Payload processing errors
Incident Report for Server Density
Postmortem

On October 23 at 19:45 UTC, in preparation for an announced maintenance operation across all our provider data centers where we deploy to, we initiated a controlled shutdown of one of our zookeeper and kafka cluster members. This shutdown was required to move that member to another data center pending the announce provider maintenance. Although this operation had previously been tested successfully, it caused a loss of quorum on the cluster, leading to its shutdown and consequent stop of device and services payload processing at 19:50 UTC.

Recovery action started immediately, however initially focused on recovering that single cluster member. That caused significant delay in dealing with the root cause of the problem. Subsequent analysis uncovered data corruption on other cluster members and, given the duration of the incident, it was decided to rebuild the cluster to restore service in a known time frame, rather than trying to recover from the existing errors. As this cluster does not store any customer data, it is a relatively simple operation to rebuilt it.
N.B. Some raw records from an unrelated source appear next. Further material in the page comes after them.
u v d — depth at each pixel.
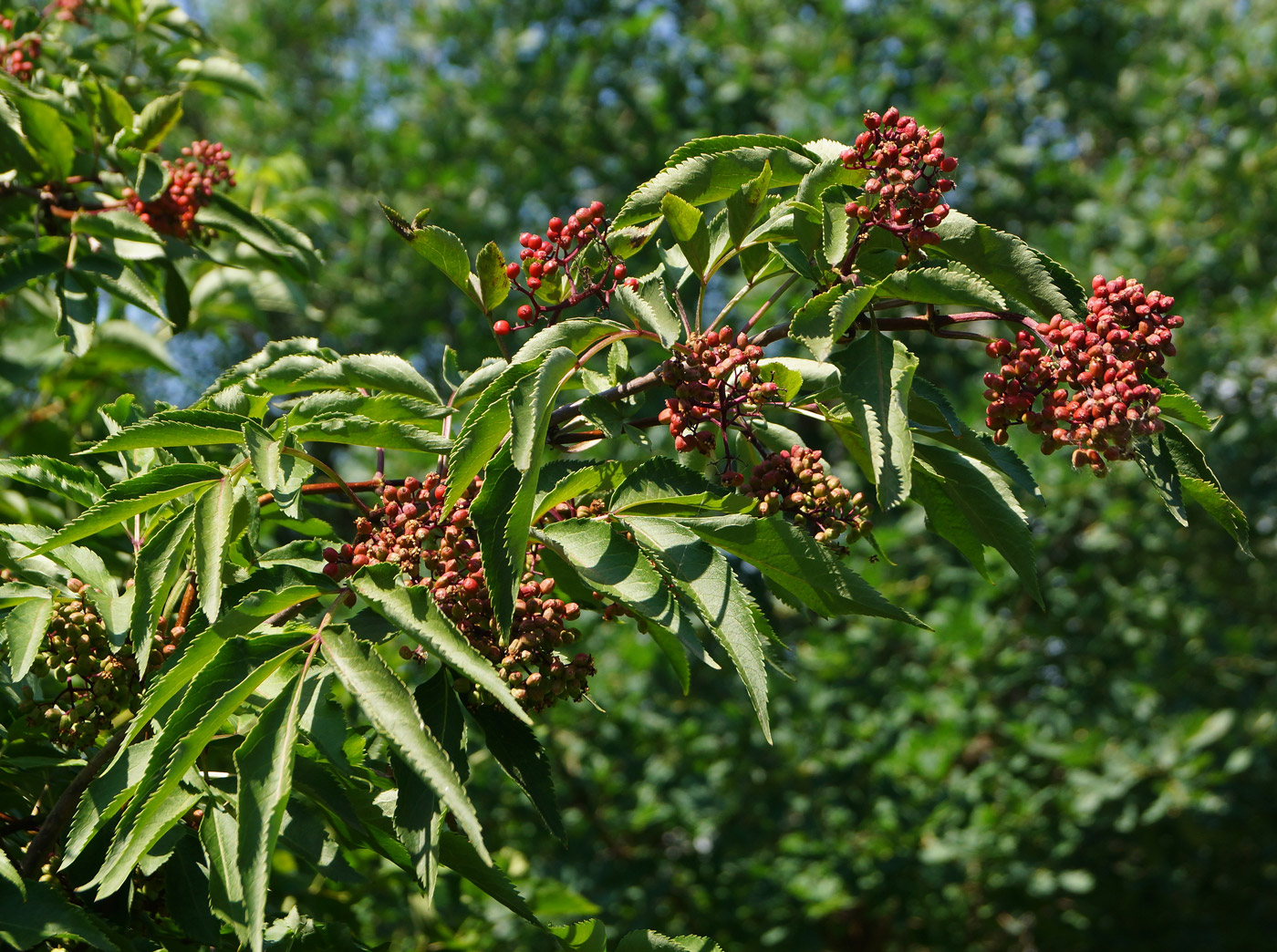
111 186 3.57
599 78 10.21
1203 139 9.52
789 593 2.26
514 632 2.05
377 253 10.20
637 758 7.58
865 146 2.19
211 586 2.02
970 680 7.76
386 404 2.31
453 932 4.90
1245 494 8.56
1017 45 9.54
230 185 3.74
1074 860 7.87
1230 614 8.87
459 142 10.30
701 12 11.66
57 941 2.26
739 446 2.55
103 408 2.91
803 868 7.17
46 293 4.35
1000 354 2.20
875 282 2.26
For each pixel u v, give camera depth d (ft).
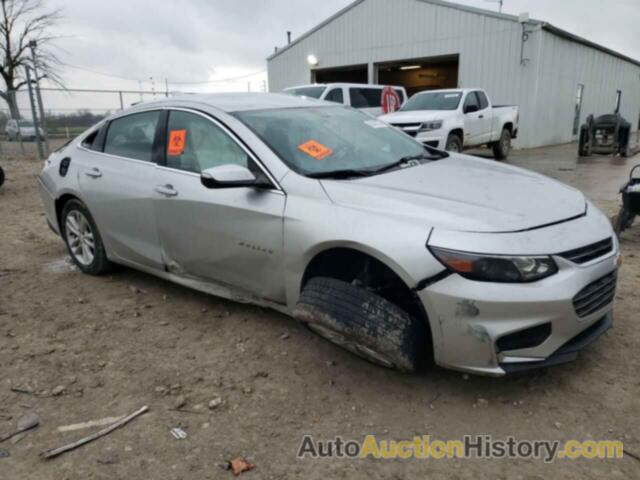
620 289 13.47
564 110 67.67
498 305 7.96
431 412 8.79
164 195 11.94
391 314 8.59
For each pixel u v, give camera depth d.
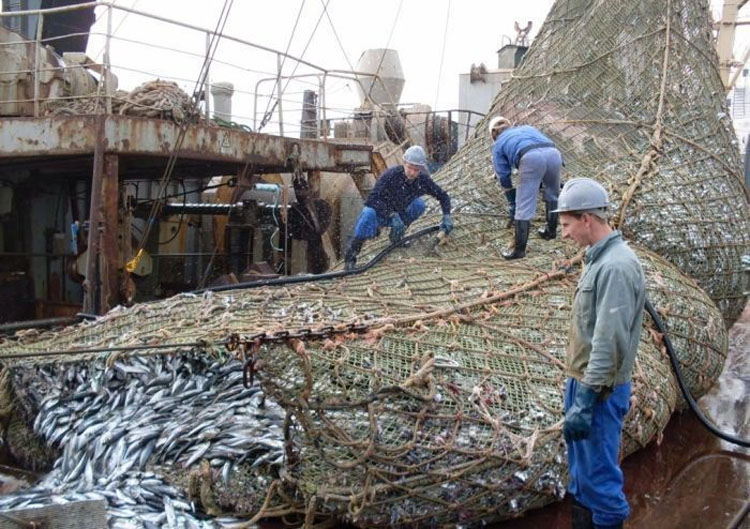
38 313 11.86
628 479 6.14
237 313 6.52
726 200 10.21
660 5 11.21
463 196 10.52
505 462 4.95
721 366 8.42
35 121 9.55
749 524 5.32
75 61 12.34
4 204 12.22
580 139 10.60
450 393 5.11
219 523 4.89
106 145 9.34
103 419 6.09
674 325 7.54
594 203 4.31
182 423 5.63
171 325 6.43
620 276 4.17
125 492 5.05
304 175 12.96
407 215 9.53
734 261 9.95
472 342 5.86
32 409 6.71
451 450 4.81
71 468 5.75
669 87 10.78
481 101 21.48
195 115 10.89
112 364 5.90
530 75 11.99
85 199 13.41
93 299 9.25
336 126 19.47
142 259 12.41
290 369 4.80
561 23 12.23
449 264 8.59
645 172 9.84
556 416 5.36
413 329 5.77
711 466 6.46
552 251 8.93
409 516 4.84
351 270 8.56
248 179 11.83
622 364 4.26
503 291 7.12
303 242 15.02
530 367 5.75
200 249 16.14
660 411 6.40
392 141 18.06
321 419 4.68
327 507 4.79
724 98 11.70
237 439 5.23
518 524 5.30
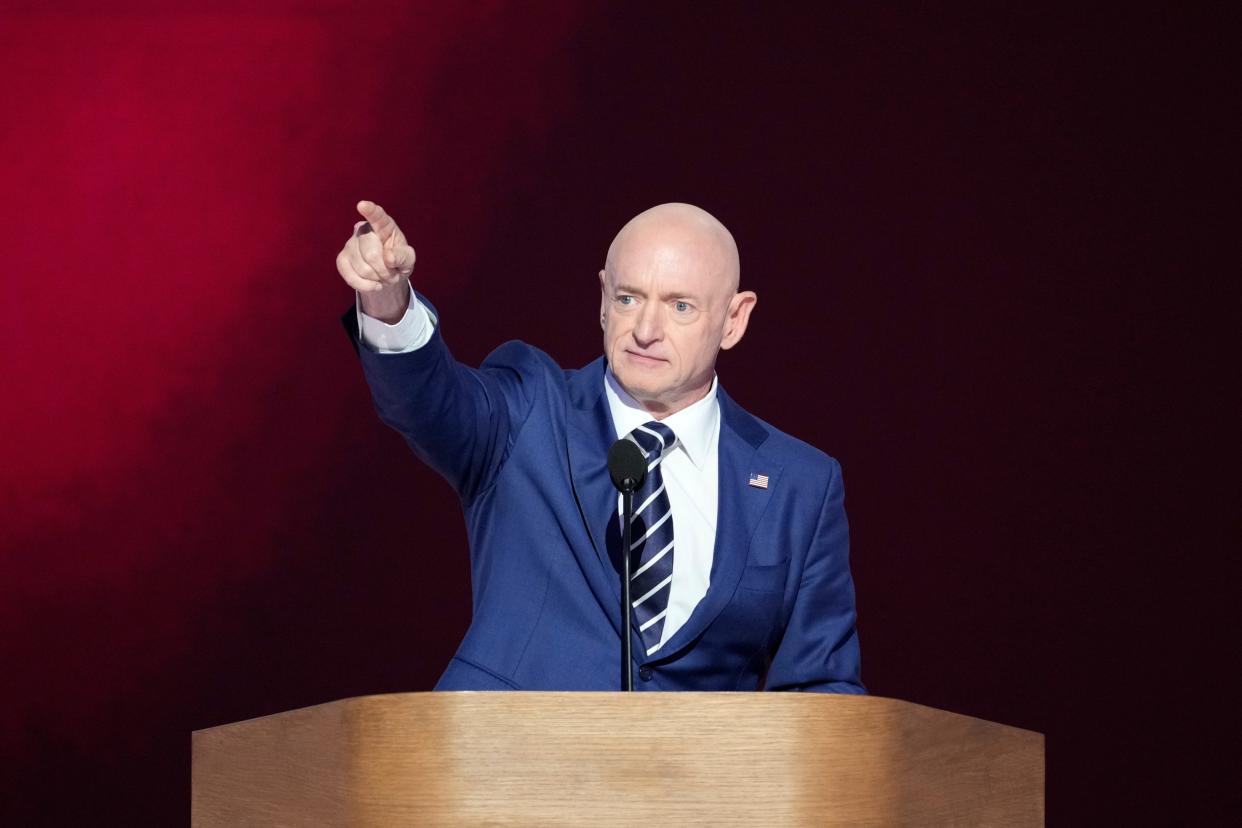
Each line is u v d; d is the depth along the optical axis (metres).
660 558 10.80
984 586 22.77
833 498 11.62
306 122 23.52
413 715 7.40
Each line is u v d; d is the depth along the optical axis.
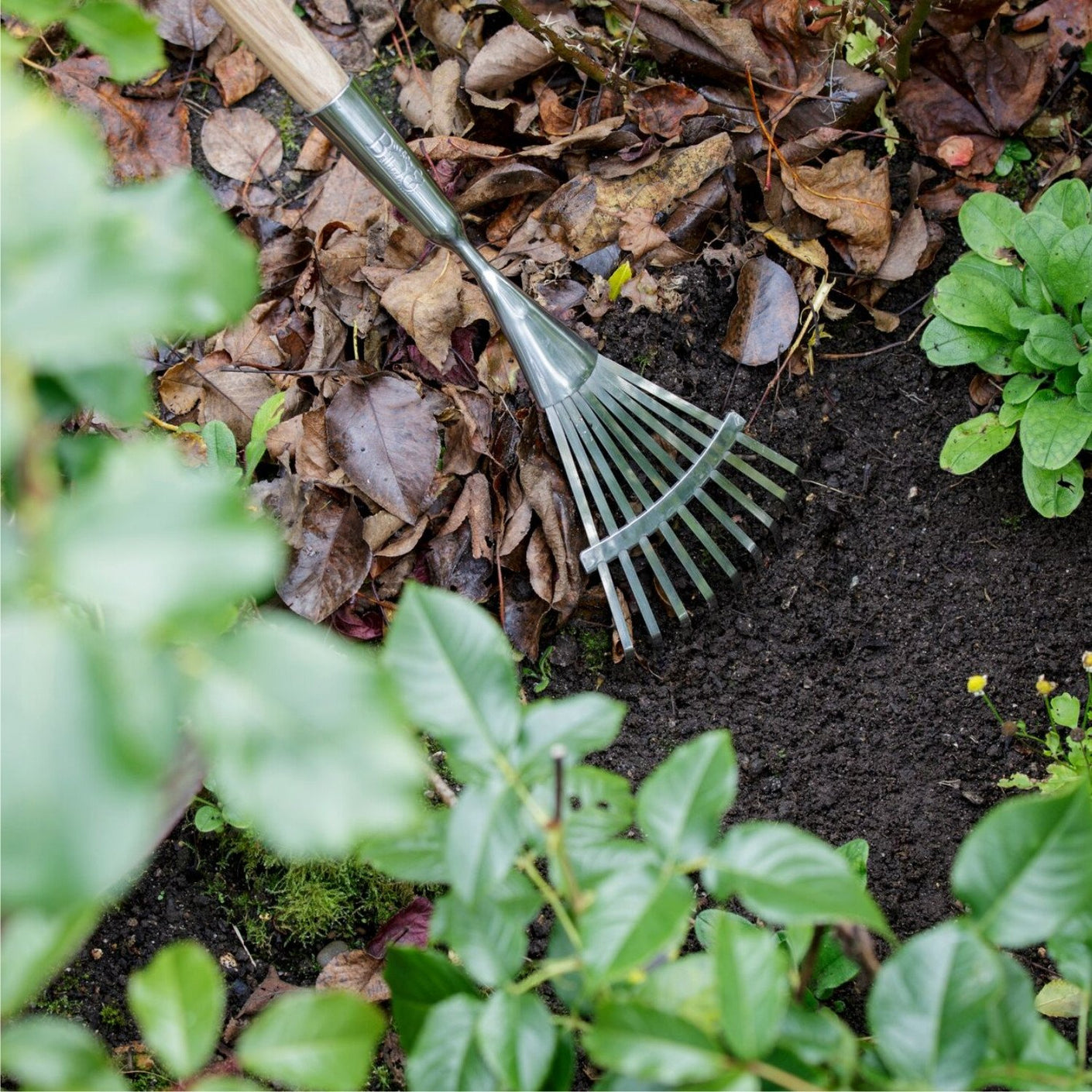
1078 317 1.12
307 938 1.08
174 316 0.44
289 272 1.17
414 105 1.20
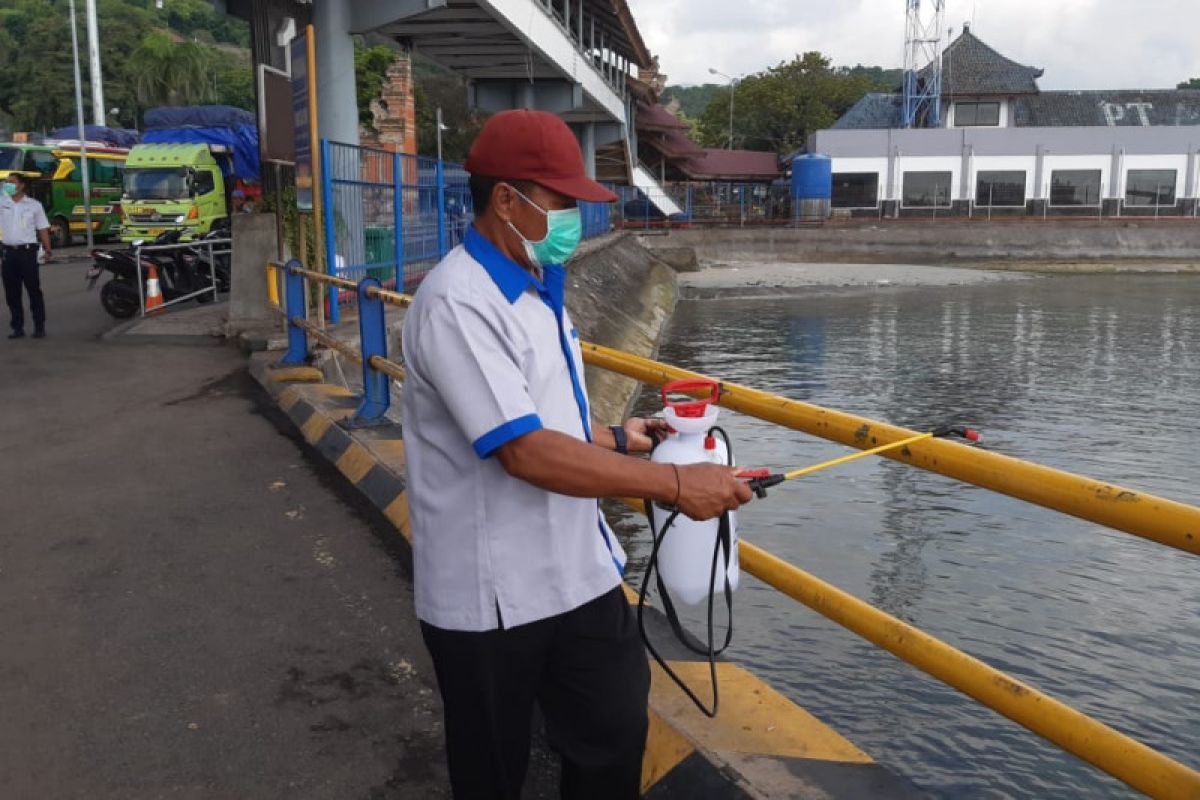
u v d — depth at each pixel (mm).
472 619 2010
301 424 7230
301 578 4602
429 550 2057
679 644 3527
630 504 3287
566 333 2096
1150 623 7156
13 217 11508
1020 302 29594
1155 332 22906
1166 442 12672
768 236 46094
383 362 6355
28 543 5062
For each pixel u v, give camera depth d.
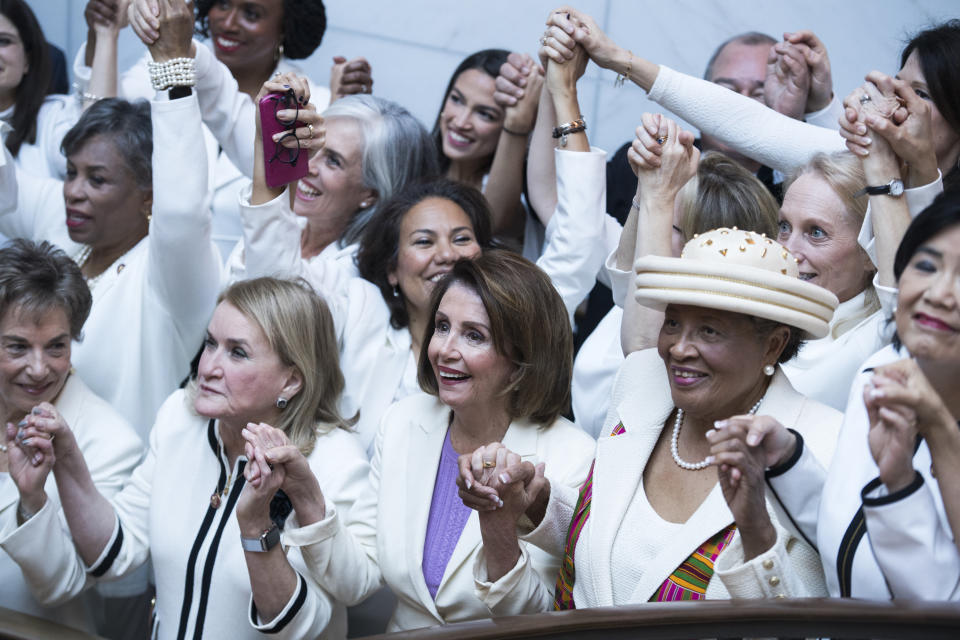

That work was completed and payload processing and service restored at 21:38 UTC. At 23:09, payload processing was paused to allow reconfiguration of that cluster. At 23:41 UTC, that work was completed ending this incident.

Up to this point we had relied on independent zookeeper and kafka clusters deployed on geographical distant data centers, but each cluster deployed to a single data center. This was mostly due of latency related limitations from within zookeeper and kafka themselves. However, following this event, and making use of <5ms distances to the next data center of our provider, we will be improving this architecture by deploying the same cluster across multiple data centers. This change will allow better resilience and fully automated failover in similar circumstances.

Posted Oct 27, 2015 - 11:39 GMT

Resolved
We have now completed the maintenance procedures that will allow Server Density to perform as normal during the next days, when some of our servers will be rebooted by our provider in an ongoing Xen maintenance.

A post mortem of this complete operation will be publish in the next few days.
Posted Oct 24, 2015 - 01:16 BST
Monitoring
The affected cluster has now been recovered and request processing is back to normal. We will be monitoring the situation closely also because the identified trigger so far has been our maintenance procedures in preparation for our provider Xen reboots happening the next days. These have been paused for the moment but will resume shortly.
Posted Oct 23, 2015 - 23:00 BST
Identified
We are currently experiencing a failure in processing requests. This has been caused by the loss of quorum on one of our processing clusters and we are currently working to recover from that error.
Posted Oct 23, 2015 - 21:43 BST